Por Abdon C. Marinho*.
AMIGOS próximos dizem aguardar minha opinião sobre a politica local diante da indicação do senhor Flávio Dino – até, então, um dos líderes incontestes da política maranhense –, para a vaga aberta no Supremo Tribunal Federal — STF com a aposentadoria da ministra Rosa Weber.
Essa não é uma análise fácil e dificilmente ter-se-á uma resposta “preto no branco” para tal indagação.
Se amigo leitor espera uma resposta definitiva ou mesmo uma “fumacinha” já pode ir tirando o cavalinho da chuva.
Acho que uma das primeiras análises a fazermos é sobre a situação do país.
O Brasil é hoje um país dividido e que se recusa a descer do palanque eleitoral.
A população ou pelo menos uma grande parte dela tornou-se obcecada pelo debate politico – que nada tenho contra, registre-se –, aproximando-se, muito da irracionalidade.

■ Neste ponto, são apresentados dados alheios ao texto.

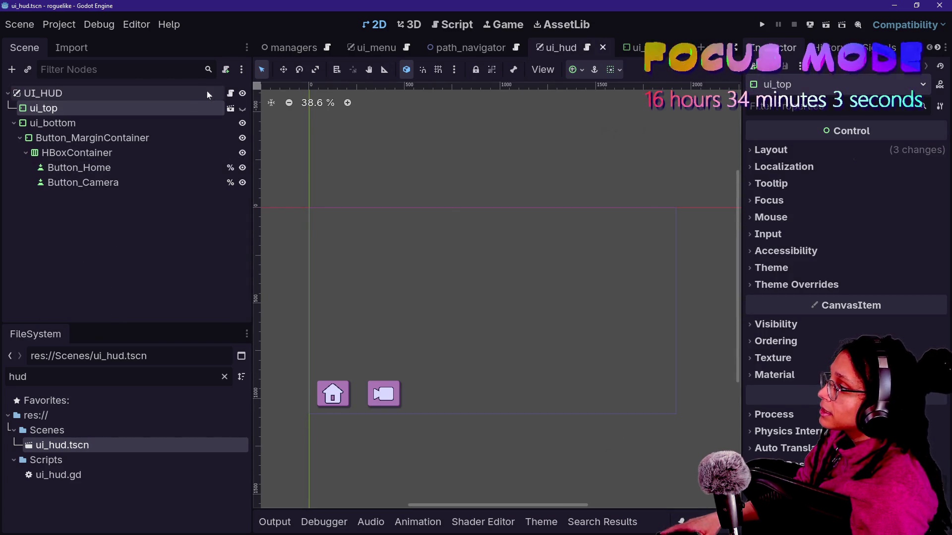
right_click(192, 107)
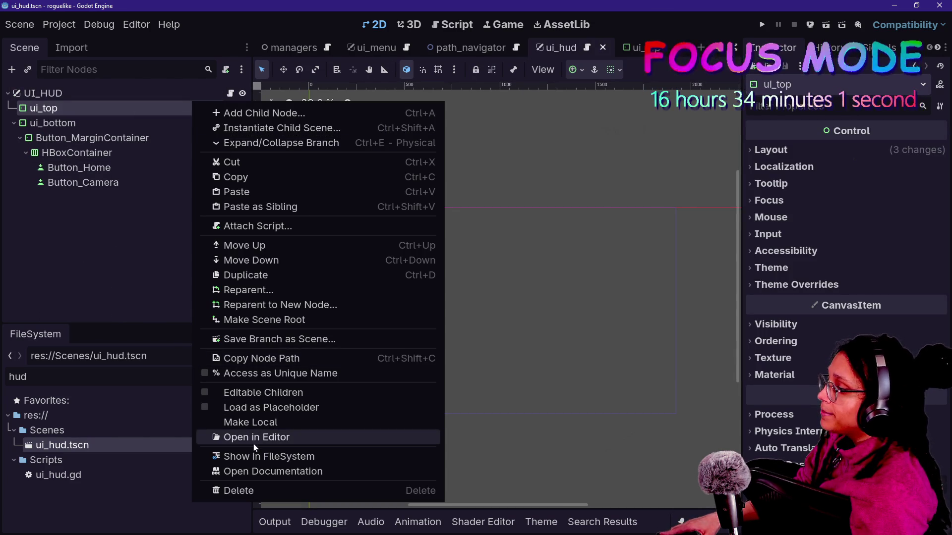
click(248, 424)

Vou dar um exemplo tolo, você abre uma matéria qualquer sobre um assunto qualquer, por assim dizer, trivial e basta olhar os comentários que lá você encontra, dos dois lados, referências ao Lula, ao Bolsonaro.

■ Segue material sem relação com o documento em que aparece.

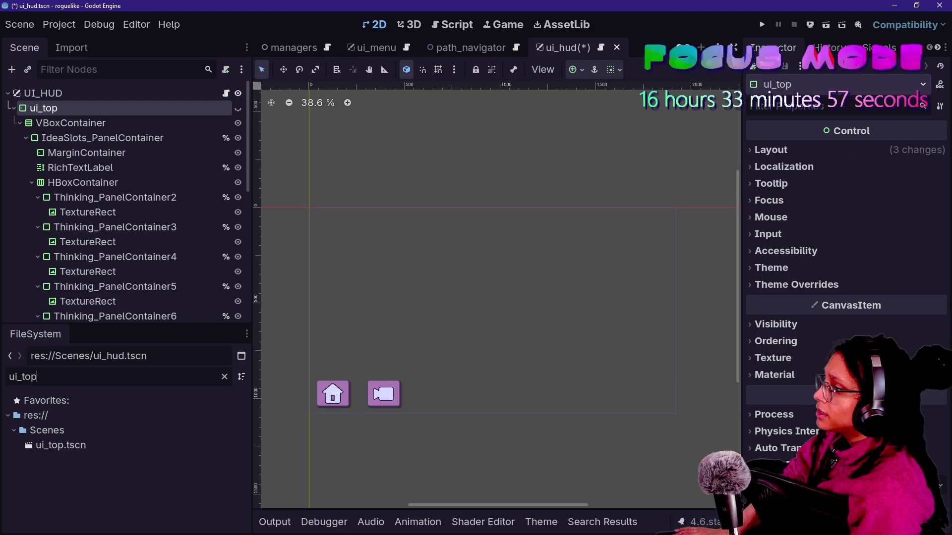
click(54, 445)
key(Delete)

Debate sobre o seca no nordeste ou a enchente no sul, aparecem uma infinidade de “comentaristas” dizendo que a culpa é de um ou do outro político.
Até nos famosos “grupos da família” você encontra esse tipo de debate ou de “envenenamento” político.
Pior do que isso só mesmo a “cultura” do cancelamento.
O ator fulano de tal aparece no comercial da marca tal, muito boa por sinal. Ah, mas na campanha eleitoral ele disse que o meu candidato era isso ou aquilo, boicote total, ninguém compra mais da marca até que tirem o ator ou a atriz da campanha.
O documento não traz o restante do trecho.